What we like: Incredibly emotive and ‘on trend’ the adverts were effective in showing the varied and crucial role of nurses. It used real nurses and managed to hit different emotive responses in short clips. There are many different adverts, each focusing on a different target audience and different nursing roles. For example there is one focused on recruiting young male nurses which attempts to diminish stereotypes about nursing being a feminine or boring role. The social media campaign that supports this appears to work well too, with lots of districts and other influencers using the hashtag and using this to promote jobs.
NHS Virtual Blood Donation - 2016
Big out of home advertising showed people who were looking very ill as they needed blood donations. You, the viewer, could then interact with that person, by putting a sticker on your arm (where the blood would be taken) and through the camera on your phone using augmented reality to show blood being taken from your arm. As you start giving blood virtually, the blood bag on the OOH advert would begin to fill up and at the same time and amazingly the blood recipient gets better infront of your eyes.
What we like: The NHS often gets a bit of unfair slack for being outdated but it was back in 2016 and they were using augmented reality effectively. It demonstrated the power of blood donations in an engaging way. It used insight - the fact that people don’t see where the blood goes so they don’t see the real value- and data- the out of home was in places where blood donations were low- in a simple idea. We liked the mix of out of home and digital. It was effective too; 77,000 views online in the first few months and 600 new donors signed up during the activation days.

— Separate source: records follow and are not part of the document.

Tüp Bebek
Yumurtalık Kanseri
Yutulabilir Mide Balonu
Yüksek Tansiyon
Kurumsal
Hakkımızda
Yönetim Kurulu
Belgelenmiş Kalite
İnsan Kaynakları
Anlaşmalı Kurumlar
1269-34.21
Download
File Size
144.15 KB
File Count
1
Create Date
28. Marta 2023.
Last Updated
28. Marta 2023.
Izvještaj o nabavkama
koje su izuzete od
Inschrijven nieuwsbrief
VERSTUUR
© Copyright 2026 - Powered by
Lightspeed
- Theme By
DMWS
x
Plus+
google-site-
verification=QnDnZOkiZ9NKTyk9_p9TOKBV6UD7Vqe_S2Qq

Missing Type International - 2017
Another blood related one- but this time on a global scale. This Global public awareness campaign for blood shortages involved 23 donor organisations from over 20 countries. This was a multi-channel campaign with the letters A, B and O disappearing from various landmarks, brands, companies, signs, logos and social media profiles. This was to highlight the missing blood types from blood banks and how much we need these types and letters.
What we like: A truly global campaign with countries localising it so that is resonated with their local markets. The scale of execution was pretty impressive, 1500 partnerships. It engaged a multitude of well known brands and got the message across in a way which undeniably stands out but is also perfectly simple.

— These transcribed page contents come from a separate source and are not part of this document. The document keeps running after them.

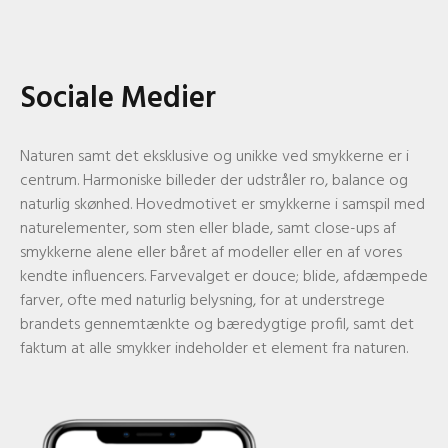
Sociale Medier
Naturen samt det eksklusive og unikke ved smykkerne er i
centrum. Harmoniske billeder der udstråler ro, balance og
naturlig skønhed. Hovedmotivet er smykkerne i samspil med
naturelementer, som sten eller blade, samt close-ups af
smykkerne alene eller båret af modeller eller en af vores
kendte influencers. Farvevalget er douce; blide, afdæmpede
farver, ofte med naturlig belysning, for at understrege
brandets gennemtænkte og bæredygtige profil, samt det
faktum at alle smykker indeholder et element fra naturen.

GoodThinking website and London mental health 2017 Ok this one is less visually creative. Each week, there is one million people in London who are likely to be suffering from poor mental health, a lot of which goes unnoticed and unsupported. Early intervention has proven benefits, so encouraging people to seek the right help at early signs could have a hugely positive effect. Digital intervention was key as Londoners were much more likely to use search, websites and social media to self diagnose. Good Thinking website was launched to assist Londoners on mental health and provide support earlier in the journey. There was a wealth of data and insight on Londoners which showed that users needs differ and personalisation was key. This lead to a micro-targeted paid search strategy to ensure that the website was targeted to the right audience. It had very good results too, 40,000 website visits in the first couple of months and Adwords delivered 10,000 clicks at a low CPC. Average 2.5 mins on-site - which hopefully meant lots of Londoners were helped.
What we like: It shows the multiple channels that the NHS is using for public awareness campaigns. It also shows that local and regional public awareness campaigns are important. It was impressive that PPC was used to target people in the ‘unaware’ stage of mental health symptoms and move them into the aware stage via the website. They also used it to promote the NHS voice and give immediate visibility to medically-backed sources. We have all self-diagnosed an illness using a search engine before - nothing worse than googling an earache and then feeling convinced that you have 25 terminal illnesses. It also shows the benefits of really analysing the data you have and using it to provide informed insights on your target audiences.